Filomena has the uncompromising honesty and straightforwardness of an
unspoilt soul. Her glance is not exactly pure, but free--how shall I
describe it? Full, grand, simple. With a _concha_ on her head, she would
look like a caryatid. If I compare her mentally with a feminine character
of another poet, Lamartine's Graziella, an Italian girl of the lower
classes, like herself, I cannot but think Graziella thin and poetised,
down to her name. The narrator, if I remember rightly, teaches her to
read, too; but Graziella herself does not desire it; it is he who
educates her. Filomena, on the contrary, with her anxiety to learn, is
an example and a symbol of a great historic movement, the poor, oppressed
Roman people's craving for light and knowledge.

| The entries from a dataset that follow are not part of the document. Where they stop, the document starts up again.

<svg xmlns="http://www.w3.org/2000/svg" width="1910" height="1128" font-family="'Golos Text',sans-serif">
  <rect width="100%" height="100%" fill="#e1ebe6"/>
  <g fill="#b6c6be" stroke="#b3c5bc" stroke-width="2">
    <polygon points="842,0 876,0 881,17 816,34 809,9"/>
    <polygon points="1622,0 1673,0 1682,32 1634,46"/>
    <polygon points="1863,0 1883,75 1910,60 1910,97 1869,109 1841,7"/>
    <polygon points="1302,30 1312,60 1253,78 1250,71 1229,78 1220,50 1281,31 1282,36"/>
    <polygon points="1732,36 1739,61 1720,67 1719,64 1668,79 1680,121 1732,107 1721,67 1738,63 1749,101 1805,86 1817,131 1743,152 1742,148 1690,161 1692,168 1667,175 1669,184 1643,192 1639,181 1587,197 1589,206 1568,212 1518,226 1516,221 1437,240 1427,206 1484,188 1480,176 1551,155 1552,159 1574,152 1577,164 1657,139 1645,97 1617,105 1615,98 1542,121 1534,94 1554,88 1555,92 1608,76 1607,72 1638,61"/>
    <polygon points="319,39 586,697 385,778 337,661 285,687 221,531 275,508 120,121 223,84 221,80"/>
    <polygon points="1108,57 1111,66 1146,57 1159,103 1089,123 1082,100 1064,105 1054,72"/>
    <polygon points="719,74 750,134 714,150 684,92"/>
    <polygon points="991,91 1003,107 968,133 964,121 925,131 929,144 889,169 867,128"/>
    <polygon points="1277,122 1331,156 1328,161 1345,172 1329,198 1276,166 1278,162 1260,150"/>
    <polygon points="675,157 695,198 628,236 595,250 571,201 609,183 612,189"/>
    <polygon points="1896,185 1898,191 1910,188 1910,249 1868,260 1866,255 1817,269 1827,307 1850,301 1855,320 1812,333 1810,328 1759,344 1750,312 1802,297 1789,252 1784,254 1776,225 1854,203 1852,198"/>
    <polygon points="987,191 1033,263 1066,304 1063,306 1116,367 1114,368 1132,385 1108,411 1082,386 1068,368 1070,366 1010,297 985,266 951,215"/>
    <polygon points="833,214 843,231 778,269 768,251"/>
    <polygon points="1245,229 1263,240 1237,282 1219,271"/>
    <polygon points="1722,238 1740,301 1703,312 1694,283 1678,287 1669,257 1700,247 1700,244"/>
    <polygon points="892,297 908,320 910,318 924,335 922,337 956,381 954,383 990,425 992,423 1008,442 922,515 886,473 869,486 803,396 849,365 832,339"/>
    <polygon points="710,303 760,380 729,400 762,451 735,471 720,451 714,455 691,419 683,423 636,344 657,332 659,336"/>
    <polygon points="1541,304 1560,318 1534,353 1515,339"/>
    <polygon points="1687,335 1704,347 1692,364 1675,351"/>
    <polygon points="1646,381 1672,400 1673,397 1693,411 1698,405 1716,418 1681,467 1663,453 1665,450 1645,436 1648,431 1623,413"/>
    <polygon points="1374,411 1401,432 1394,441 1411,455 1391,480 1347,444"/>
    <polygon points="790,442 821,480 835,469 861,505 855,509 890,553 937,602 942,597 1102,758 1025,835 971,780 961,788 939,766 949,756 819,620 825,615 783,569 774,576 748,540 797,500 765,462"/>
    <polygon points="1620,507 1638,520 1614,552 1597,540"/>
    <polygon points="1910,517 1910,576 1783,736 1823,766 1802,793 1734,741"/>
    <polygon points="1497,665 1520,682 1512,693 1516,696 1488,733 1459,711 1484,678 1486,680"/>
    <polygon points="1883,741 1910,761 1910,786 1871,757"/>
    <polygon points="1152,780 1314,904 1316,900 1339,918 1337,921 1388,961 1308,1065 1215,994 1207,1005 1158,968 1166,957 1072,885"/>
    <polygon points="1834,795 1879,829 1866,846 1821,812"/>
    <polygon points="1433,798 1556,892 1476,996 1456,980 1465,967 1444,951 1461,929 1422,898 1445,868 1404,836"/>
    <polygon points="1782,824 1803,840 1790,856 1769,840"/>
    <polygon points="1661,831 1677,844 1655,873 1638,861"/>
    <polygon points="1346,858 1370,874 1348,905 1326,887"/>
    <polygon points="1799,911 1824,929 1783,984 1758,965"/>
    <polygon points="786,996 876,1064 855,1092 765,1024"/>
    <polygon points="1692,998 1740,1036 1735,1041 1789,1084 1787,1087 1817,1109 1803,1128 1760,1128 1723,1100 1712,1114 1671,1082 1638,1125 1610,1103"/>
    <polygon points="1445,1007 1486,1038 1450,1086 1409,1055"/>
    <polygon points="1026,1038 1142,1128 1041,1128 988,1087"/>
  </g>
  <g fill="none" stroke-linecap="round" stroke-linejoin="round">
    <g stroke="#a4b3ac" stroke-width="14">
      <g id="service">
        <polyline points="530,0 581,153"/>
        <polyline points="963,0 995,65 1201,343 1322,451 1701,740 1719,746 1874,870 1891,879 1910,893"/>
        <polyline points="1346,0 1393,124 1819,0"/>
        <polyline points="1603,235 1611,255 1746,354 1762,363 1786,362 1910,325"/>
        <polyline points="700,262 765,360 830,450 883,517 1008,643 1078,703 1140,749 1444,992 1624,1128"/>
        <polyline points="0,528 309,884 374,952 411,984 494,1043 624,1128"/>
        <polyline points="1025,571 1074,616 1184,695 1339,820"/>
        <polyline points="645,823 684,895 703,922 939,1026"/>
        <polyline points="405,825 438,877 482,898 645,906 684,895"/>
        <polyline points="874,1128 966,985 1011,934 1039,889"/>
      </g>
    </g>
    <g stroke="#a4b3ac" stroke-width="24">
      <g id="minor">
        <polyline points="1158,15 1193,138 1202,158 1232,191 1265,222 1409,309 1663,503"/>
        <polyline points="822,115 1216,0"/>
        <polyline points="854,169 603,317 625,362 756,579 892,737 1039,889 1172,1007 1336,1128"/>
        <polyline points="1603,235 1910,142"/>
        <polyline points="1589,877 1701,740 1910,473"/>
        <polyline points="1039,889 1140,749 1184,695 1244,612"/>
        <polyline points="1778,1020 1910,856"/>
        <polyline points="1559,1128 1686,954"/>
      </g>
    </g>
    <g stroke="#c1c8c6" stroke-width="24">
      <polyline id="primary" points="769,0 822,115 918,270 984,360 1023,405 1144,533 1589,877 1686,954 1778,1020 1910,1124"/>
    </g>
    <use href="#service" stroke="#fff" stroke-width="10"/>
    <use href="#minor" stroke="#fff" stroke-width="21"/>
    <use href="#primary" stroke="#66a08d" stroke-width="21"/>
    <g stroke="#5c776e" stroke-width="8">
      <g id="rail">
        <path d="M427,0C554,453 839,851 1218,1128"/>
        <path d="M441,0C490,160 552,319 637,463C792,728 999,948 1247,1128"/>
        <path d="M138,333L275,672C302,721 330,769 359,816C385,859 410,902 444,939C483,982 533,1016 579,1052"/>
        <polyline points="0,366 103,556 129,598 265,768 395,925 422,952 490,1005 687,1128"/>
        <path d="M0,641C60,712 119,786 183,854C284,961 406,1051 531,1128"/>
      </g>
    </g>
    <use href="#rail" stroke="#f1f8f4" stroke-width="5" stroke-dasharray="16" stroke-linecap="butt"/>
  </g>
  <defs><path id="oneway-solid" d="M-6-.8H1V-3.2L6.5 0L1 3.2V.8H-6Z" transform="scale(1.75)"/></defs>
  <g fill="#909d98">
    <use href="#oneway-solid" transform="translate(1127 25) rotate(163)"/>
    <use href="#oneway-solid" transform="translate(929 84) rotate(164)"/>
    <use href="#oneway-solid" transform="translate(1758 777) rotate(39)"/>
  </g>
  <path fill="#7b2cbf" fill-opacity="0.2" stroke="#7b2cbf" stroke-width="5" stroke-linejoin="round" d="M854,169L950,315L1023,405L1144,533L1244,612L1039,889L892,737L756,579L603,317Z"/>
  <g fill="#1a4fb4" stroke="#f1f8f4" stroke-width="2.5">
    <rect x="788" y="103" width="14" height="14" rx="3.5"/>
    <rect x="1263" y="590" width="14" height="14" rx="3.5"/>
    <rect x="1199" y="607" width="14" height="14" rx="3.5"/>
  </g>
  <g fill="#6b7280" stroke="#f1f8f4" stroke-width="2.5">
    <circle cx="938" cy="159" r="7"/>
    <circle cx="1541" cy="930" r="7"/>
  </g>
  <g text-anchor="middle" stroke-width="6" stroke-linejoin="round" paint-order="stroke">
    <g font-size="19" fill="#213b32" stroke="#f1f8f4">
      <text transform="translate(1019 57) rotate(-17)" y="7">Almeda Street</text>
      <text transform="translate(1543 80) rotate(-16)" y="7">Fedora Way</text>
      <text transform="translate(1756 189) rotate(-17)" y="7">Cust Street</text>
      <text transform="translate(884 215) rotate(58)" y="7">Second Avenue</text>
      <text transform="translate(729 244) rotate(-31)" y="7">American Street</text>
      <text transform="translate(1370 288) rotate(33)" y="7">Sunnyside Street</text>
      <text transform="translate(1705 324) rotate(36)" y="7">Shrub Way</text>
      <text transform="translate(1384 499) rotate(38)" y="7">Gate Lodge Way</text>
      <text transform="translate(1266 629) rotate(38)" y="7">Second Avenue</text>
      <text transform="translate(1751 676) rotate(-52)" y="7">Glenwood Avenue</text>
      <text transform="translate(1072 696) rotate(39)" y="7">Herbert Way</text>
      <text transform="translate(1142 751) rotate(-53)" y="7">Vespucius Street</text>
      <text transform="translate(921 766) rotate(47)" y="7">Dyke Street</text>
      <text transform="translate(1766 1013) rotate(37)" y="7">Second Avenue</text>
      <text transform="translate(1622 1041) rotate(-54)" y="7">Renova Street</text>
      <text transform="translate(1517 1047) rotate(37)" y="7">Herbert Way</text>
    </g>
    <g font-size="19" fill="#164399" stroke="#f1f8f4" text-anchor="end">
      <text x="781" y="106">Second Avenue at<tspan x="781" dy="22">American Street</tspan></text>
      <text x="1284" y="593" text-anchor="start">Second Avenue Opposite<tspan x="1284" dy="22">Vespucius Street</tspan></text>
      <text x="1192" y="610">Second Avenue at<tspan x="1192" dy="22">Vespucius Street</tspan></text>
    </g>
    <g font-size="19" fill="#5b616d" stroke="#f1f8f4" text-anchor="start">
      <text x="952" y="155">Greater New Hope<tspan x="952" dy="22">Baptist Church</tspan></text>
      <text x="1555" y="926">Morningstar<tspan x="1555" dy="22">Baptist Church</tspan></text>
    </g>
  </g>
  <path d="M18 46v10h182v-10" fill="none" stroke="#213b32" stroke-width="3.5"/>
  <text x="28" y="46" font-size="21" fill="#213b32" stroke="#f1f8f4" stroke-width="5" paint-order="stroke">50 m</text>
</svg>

Of Italy's population of
twenty-six millions, according to the latest, most recent statistics,
seventeen millions can neither read nor write. She said to me to-day:
"What do you really think, sir, do you not believe that the Holy Ghost
is _una virtu_ and cannot be father of the child?" "You are right,
Filomena." "That is why I never pray." "Some day, when you are very
unhappy, perhaps you will pray." "I have been very unhappy; when I was
a child I used to suffer horribly from hunger. I had to get up at five
o'clock in the morning to work and got eight _soldi_ for standing all day
long in a vineyard in the sun and digging with a spade, and as corn was
dear and meat dear, we seven children seldom had a proper meal.